Brotherly love gives girl a new kidney


BY LIZA BERGER
KENOSHA NEWS


Qiana Riley has big plans. She wants to be a veterinarian. She is thinking about leaving home-schooling for public high school. And she can’t wait to get back on the ice.

Fifteen-year-old Qiana is like a young woman living for the first time. And in a way she is.

About two months ago, the Kenosha teenager received a new kidney, a transplant that has vastly improved the quality of her life.

“She’s just so much healthier,” her mother, Sharon Riley, said. “She’s not sick anymore … The bad side effects she’s lived with for six years are gone. They’ve disappeared.”

The operation has meant even more to Qiana because the donor was her 19-year-old half-brother, Junior Blow, of Kenosha.

“I think it was brave of him to do it,” Qiana said.

Blow, who has known Qiana since they were young children, didn’t hesitate when her mother asked him to donate.

“I feel it should’ve been done. That’s all. And nobody else was going to do it,” said Blow, who now wants Qiana to go to school dances and experience other teenage rites of passage.

Getting a new kidney has brought some major changes for a girl who had to spend much of her childhood sitting out activities she once had enjoyed. In 1996, when she was 8 and getting ready for an ice-skating competition in Rockford, Ill., when during skating lessons she started feeling tired. Then, the fatigue intensified and she vomited.

Qiana’s pediatrician at the time told her mother that her illness was emotionally related, likely stemming from a recent move to a new home. But after seeing him three times in seven days for her increasingly ill health, Qiana was taken to then-Kenosha Memorial Hospital, where doctors determined she had kidney failure.

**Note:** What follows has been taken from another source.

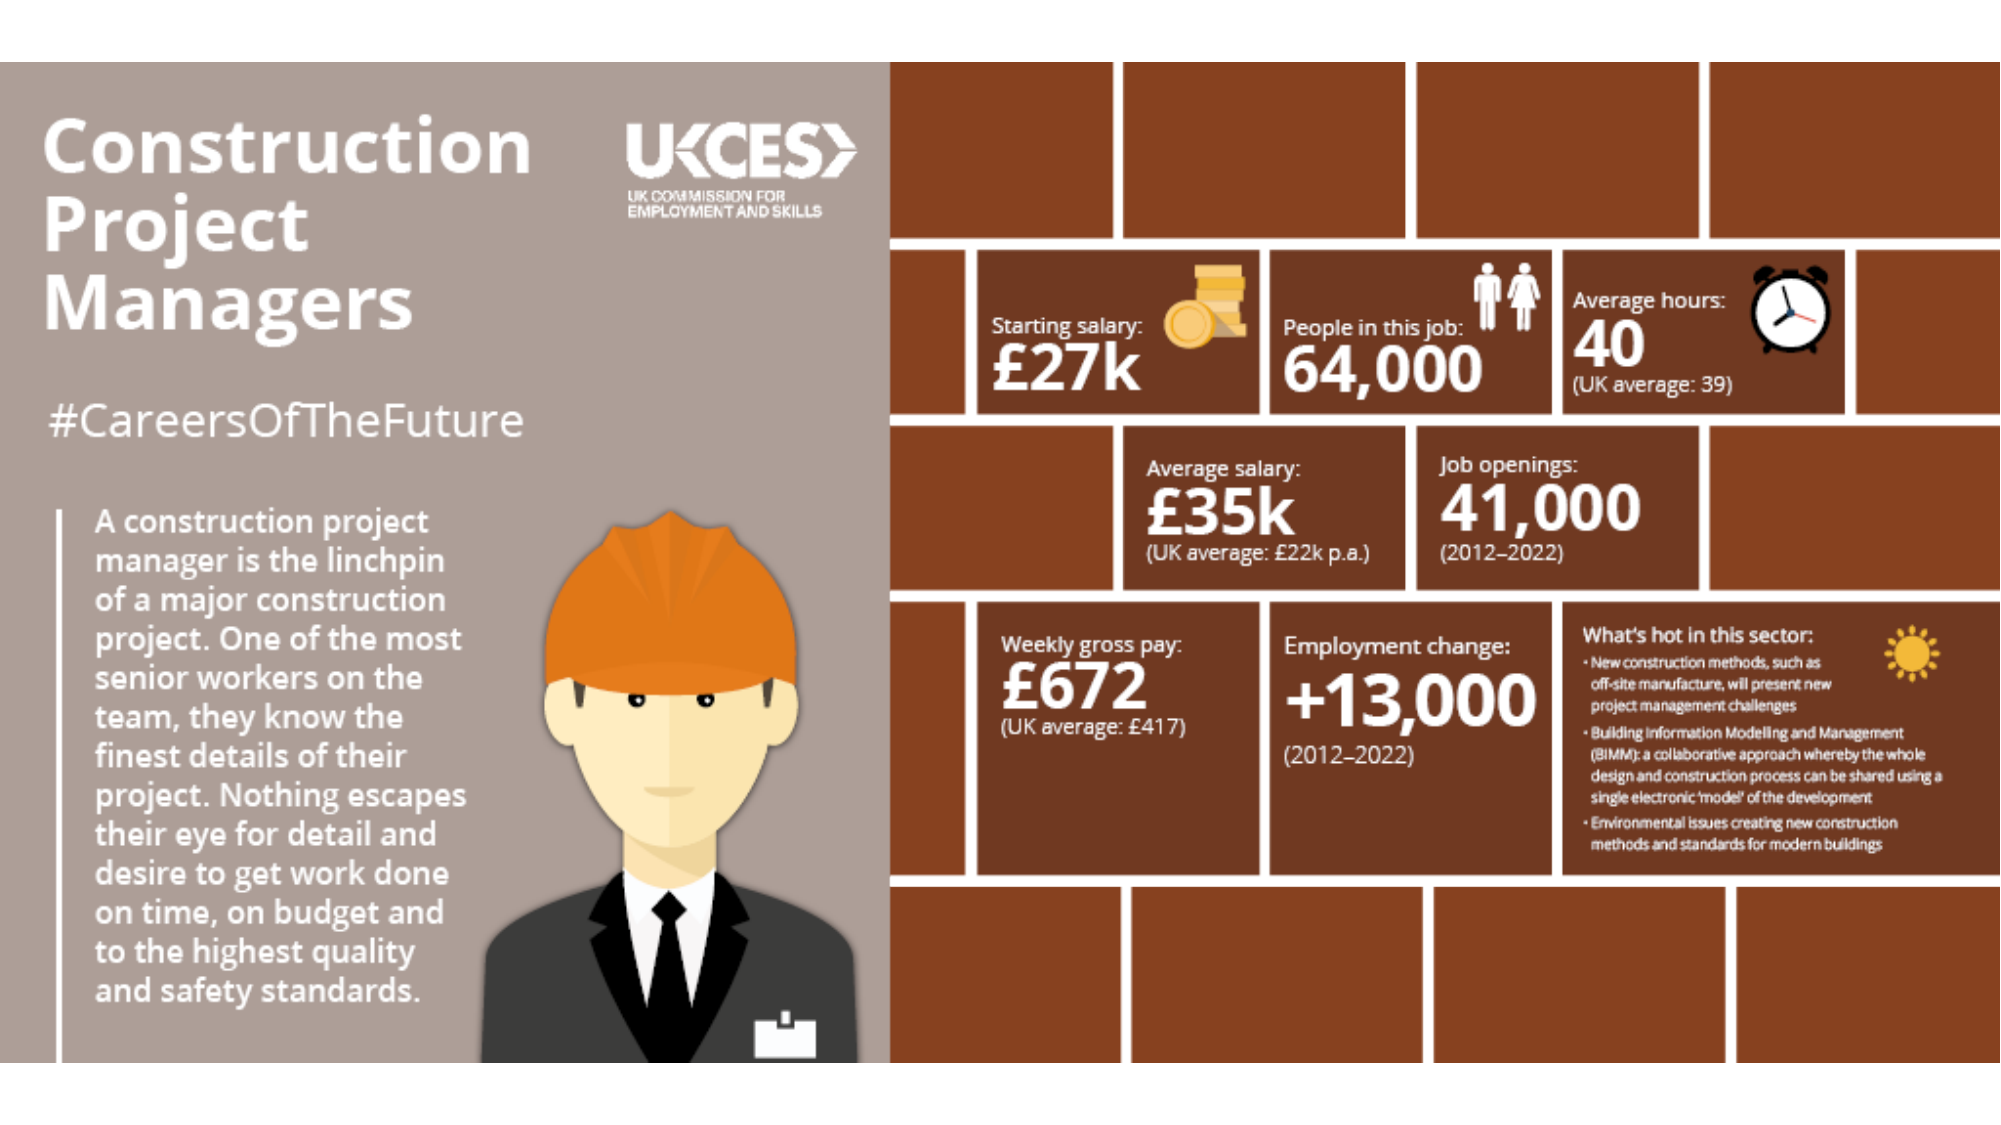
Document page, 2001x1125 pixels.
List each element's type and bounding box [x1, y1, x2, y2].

picture [0, 62, 2000, 1063]
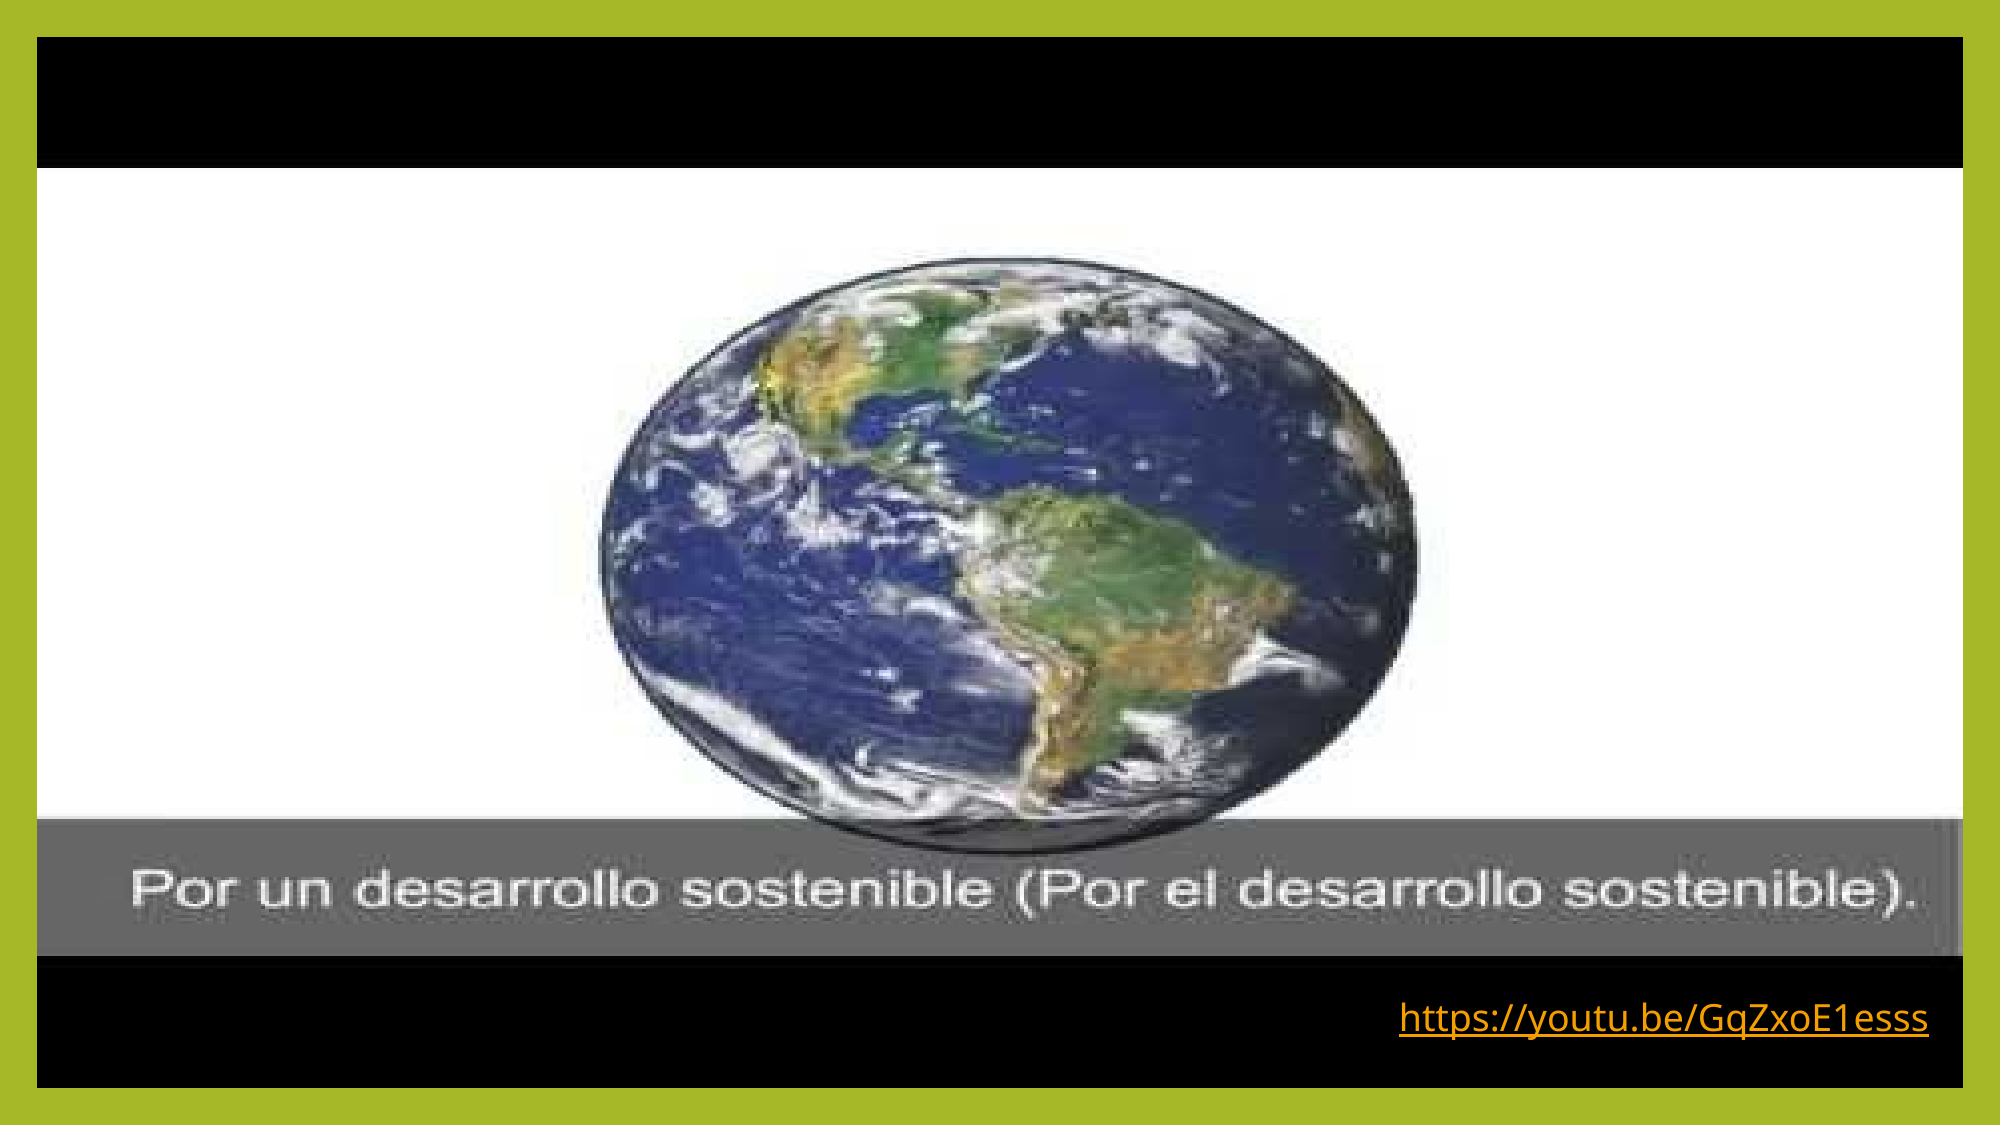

Her life had not been the same since. Until her operation in April, Qiana would go to Children’s Hospital of Wisconsin in Wauwatosa three days a week for dialysis treatments. She would get hooked up to the dialysis machine three hours each time. That, combined with travel to and from the hospital and other hospital procedures, took up a significant amount of time.

“It would be like six hours a day,” Qiana said.

The treatments took so much out of Qiana’s day that her mother decided to pull her out of school and home-school her. After the treatments she would be so tired that she could do nothing but lie on the couch.

The dialysis process filters waste products from a person’s blood, physically draining the patient, and the fluid shifts before and after dialysis can cause blood pressure swings. After dialysis, patients often have low blood pressure, said Shelley Chapman, kidney transplant coordinator at Children’s Hospital. Qiana would sometimes come home with her face ashen from the treatment.

Renal disease also carries other issues. Before the transplant, Qiana’s health worsened when a fistula, a pipe that was placed in her arm to enlarge her vein for dialysis, became infected. Her blood pressure rose and she suffered seizures.

All that is better now that she has a functioning kidney.

“It’s truly a gift of life,” Riley said. “I’ve watched her suffer so much. I watched her sacrifice so much. Now her life is changed.”

Her mother said since the operation her daughter is a new person.

“She just has so many plans now,” Riley said.

Chapman, the kidney transplant coordinator, has also seen a change in her patient.

“She’s definitely energetic and wants to do so many things, and by getting a transplant … she’s opening up a lot,” Chapman said.

Qiana, who took her kidney problems in stride, looks back on her experience with the same attitude.

“Going through it, it’ s annoying,” she said. “But afterward, it’s like, ‘never mind.’”

She is happiest to be done with dialysis. After spending the first few weeks recuperating from her surgery, in recent weeks, Qiana, who lives with her mom in the Windsong Village housing complex across from Aurora Medical Center, has been contemplating her new life.

“Now I’m trying to figure out what to do with my time,” she said.

Qiana has lots of ideas. An animal lover, she is thinking about becoming a veterinarian and is talking about getting a job at a pet store. She also is planning a return to ice skating, and recently received a doctor’s approval. She is also deciding if she wants to go back to public school.